Obviously, the comments from Boeing’s Randy Tinseth about reengining and what it means to the operating costs of an aircraft caused some confusion about the relation between fuel burn and operating costs.
Randy Tinseth said that the reengining, widely believed to result in a fuel burn advantage of 13-14% would mean that operating cost would be 3-4% lower than today.
Some people were surprised by this low number (at least compared to the 15% better SFC the engines shall deliver), but it becomes clear, if you put it in perspective:
With a fuel price around $2/gallon, fuel accounts for roughly 40% of the cash operating costs. 14% from 40%....- that’s 5.6% cash operating improvement. Mow all depends on the airlines capital costs to determine the effect on direct operating costs.

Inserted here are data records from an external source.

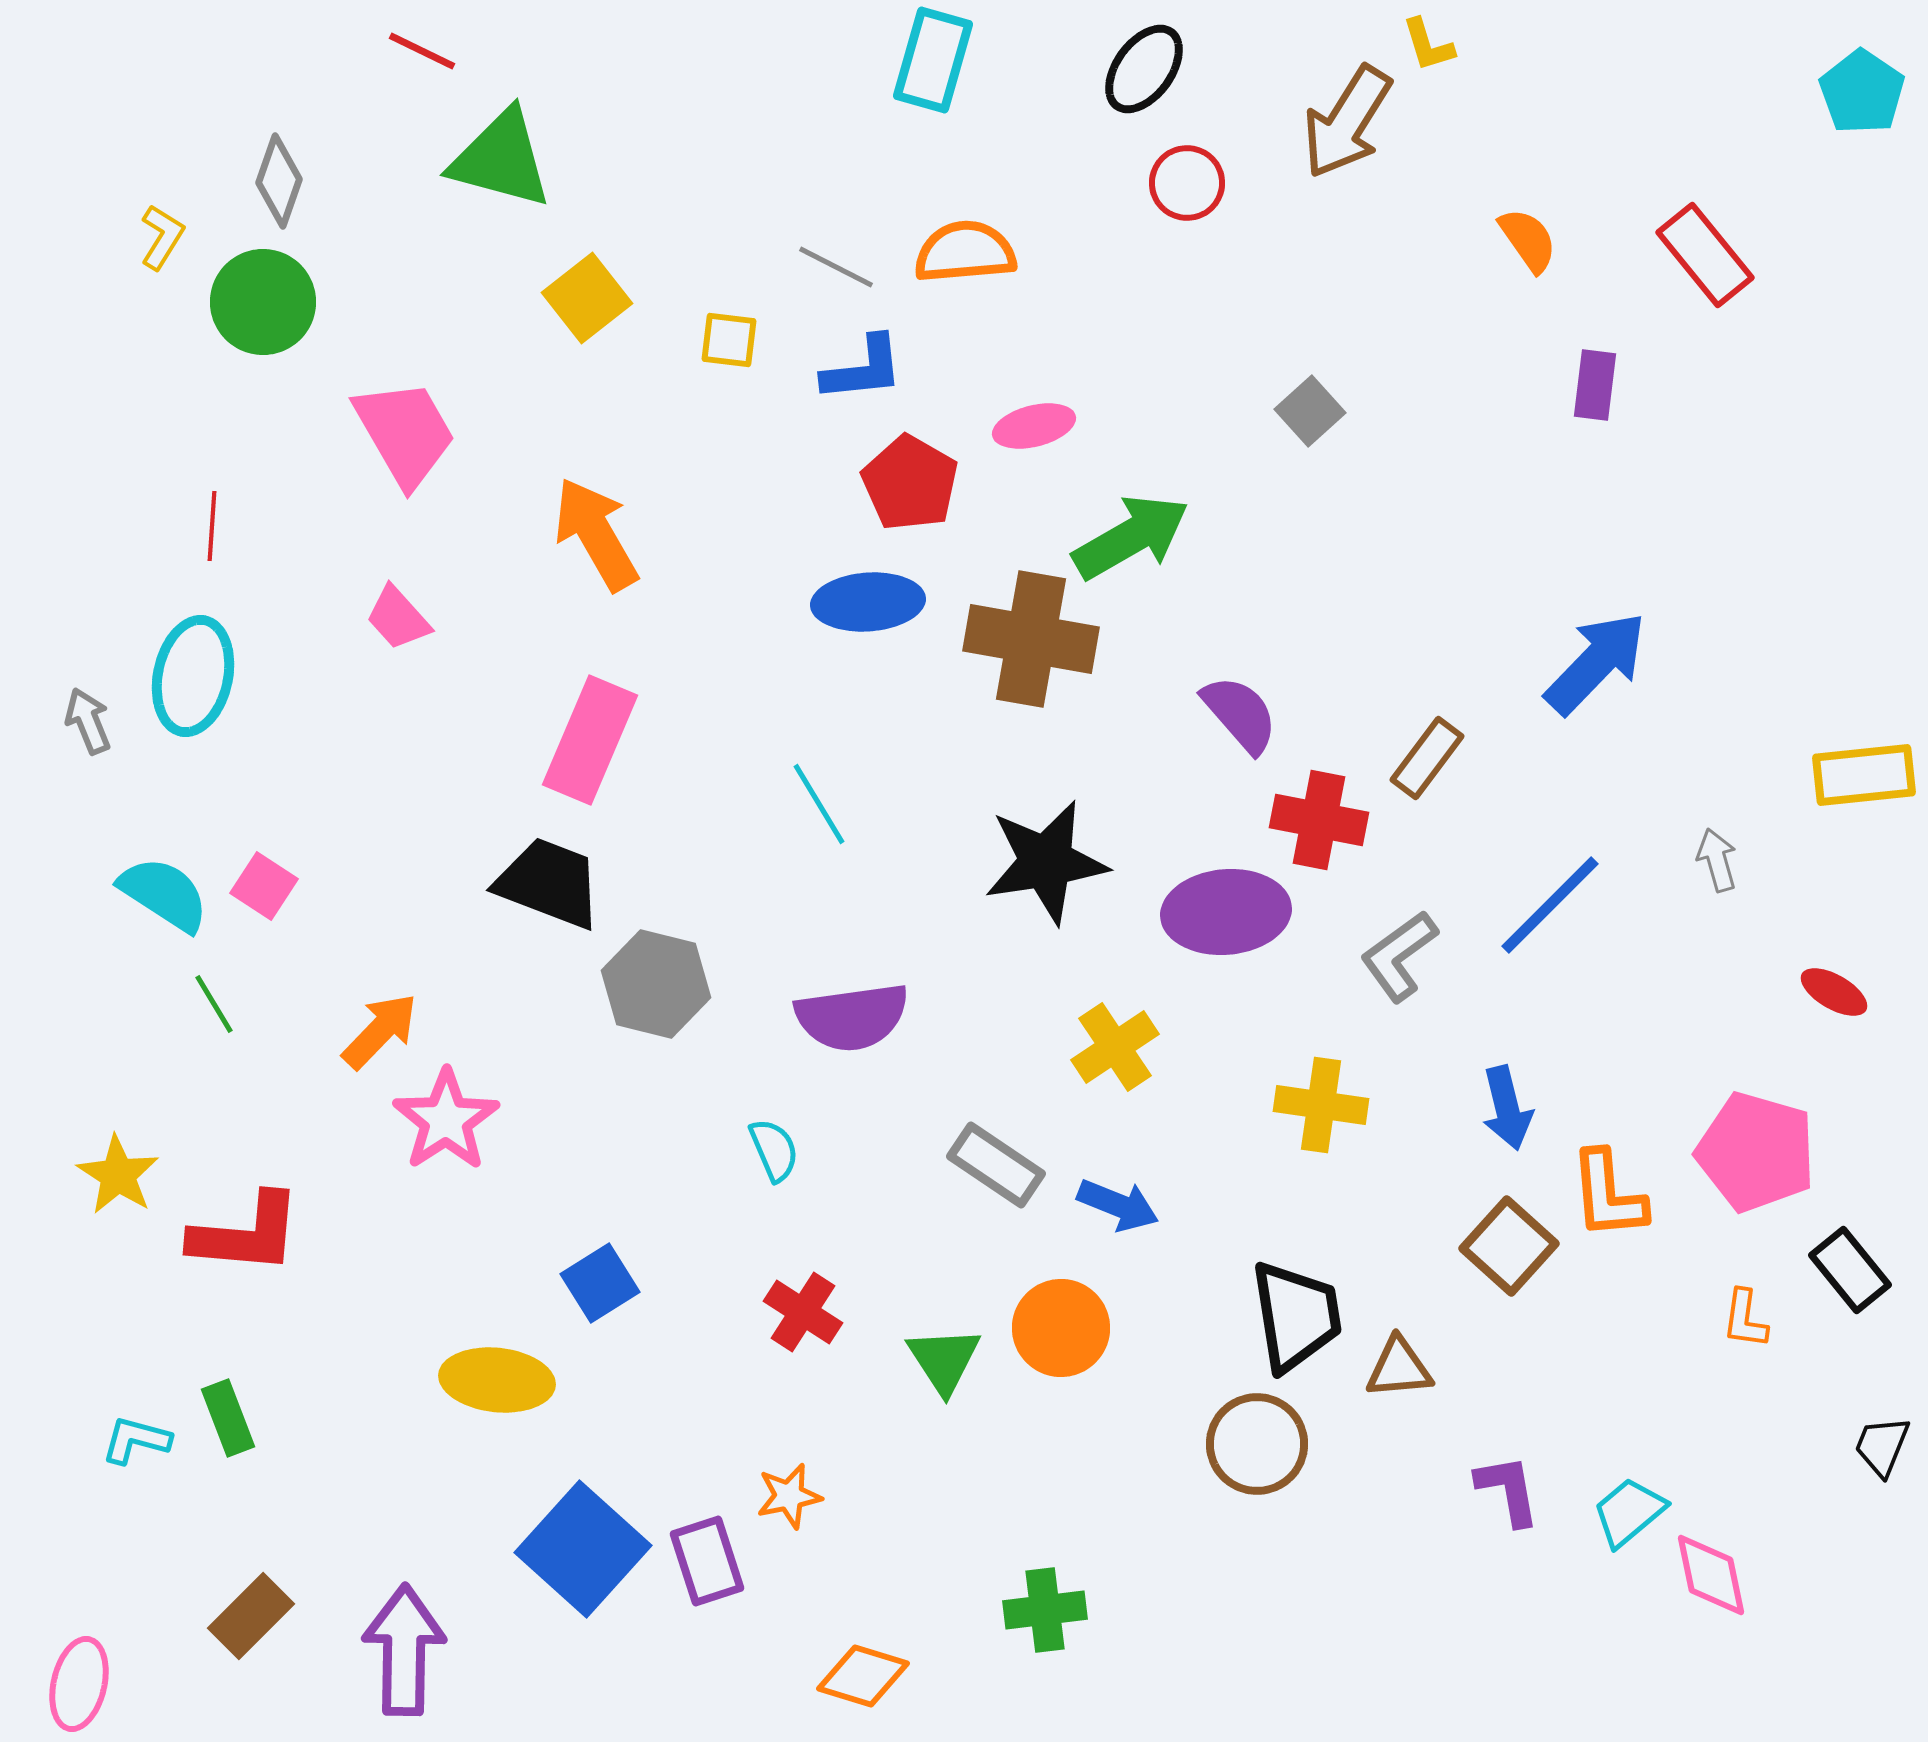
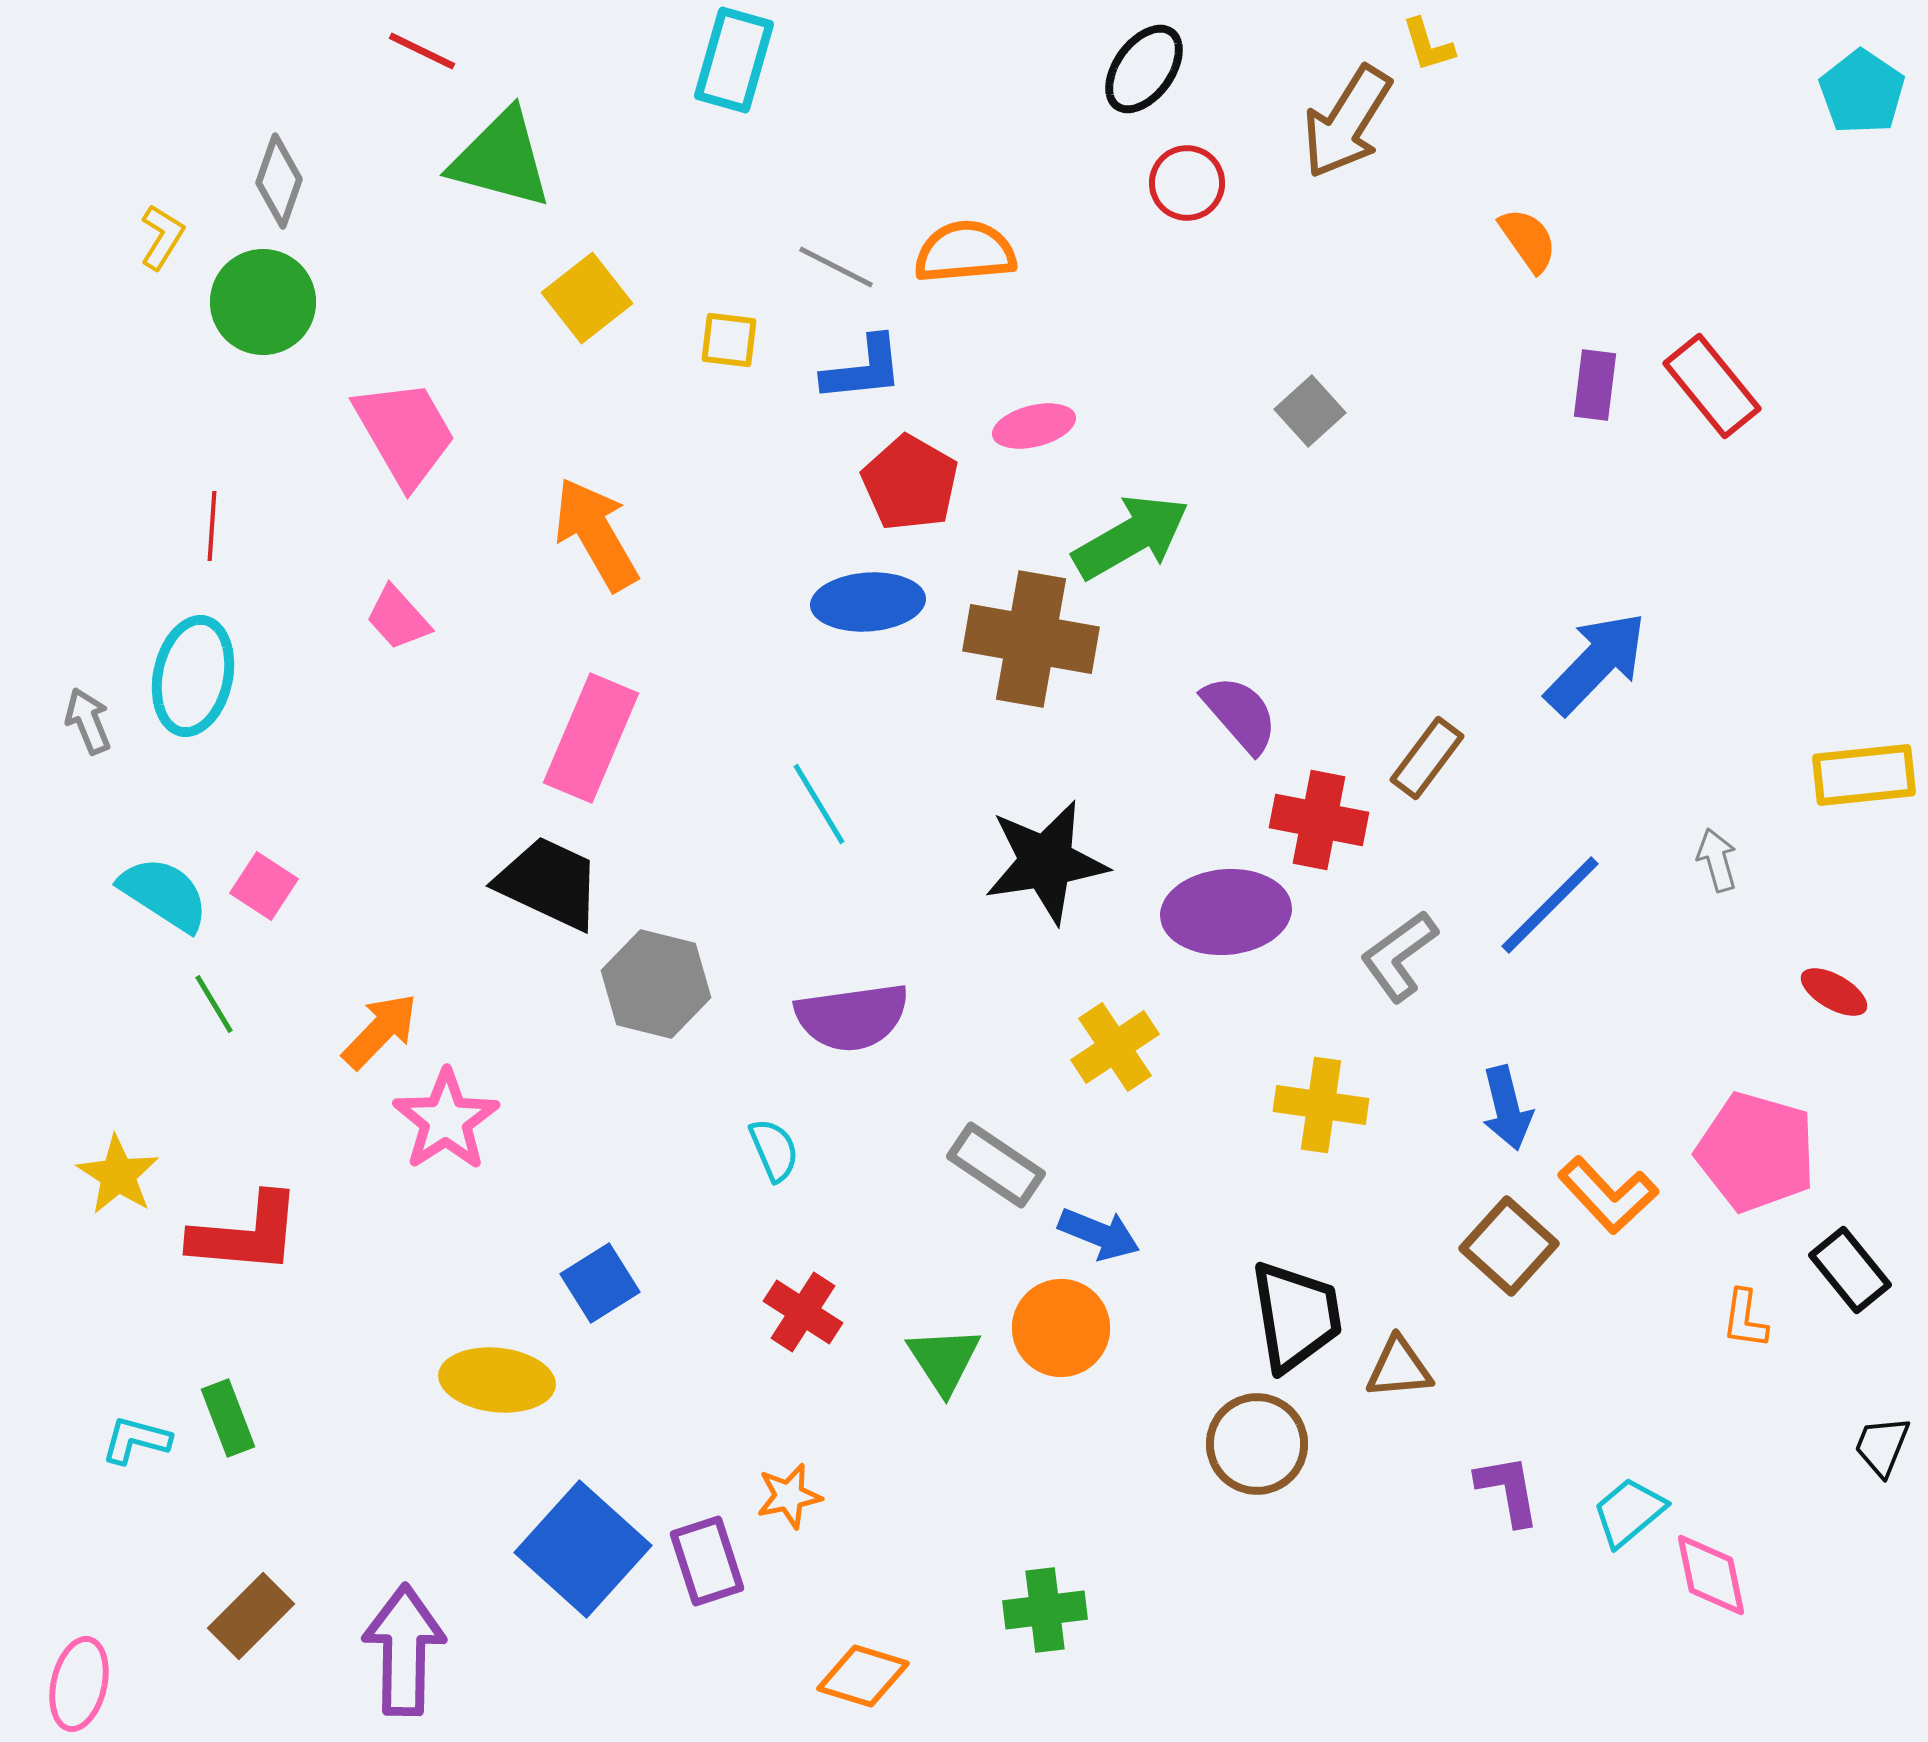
cyan rectangle at (933, 60): moved 199 px left
red rectangle at (1705, 255): moved 7 px right, 131 px down
pink rectangle at (590, 740): moved 1 px right, 2 px up
black trapezoid at (549, 883): rotated 4 degrees clockwise
orange L-shape at (1608, 1195): rotated 38 degrees counterclockwise
blue arrow at (1118, 1205): moved 19 px left, 29 px down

But it’s not a too long way to come from 5.6% to 3-4%, so Tinseth’s numbers seem to be in the right range.
The question is, if he is right when he says that these 3-4% would just close the gap between today’s narrowbody families, bringing the A320NEO essentially on par with the B737NG.
I guess that’s there many airlines (and Airbus of course) would disagree. As both aircraft manufacturers as of today own about 50% of the market, I would say that the aircraft are more or less on par - in the end it depends on the exact mission an airline has for the aircraft (stage length, cargo revenue potential, etc.) to decide which one is better for it.
Now: 3-4% does not sound like a lot – does that justify the reengining effort?
Yes! It becomes clear if you take a look at the results of airlines like American or Continental. Taking the numbers from their quarterly filings one can obtain their operating profit and operating margin. As fuel costs are listed separately, you can see what would happen if the whole fleet would be 15% more fuel efficient.
Of course, this is a simplification, but still impressive, I think - it makes Continental in 2009 going from a $147m. loss to a +$350m. operating profit - American would have made an operating loss of (just) $171m. instead of $1004m.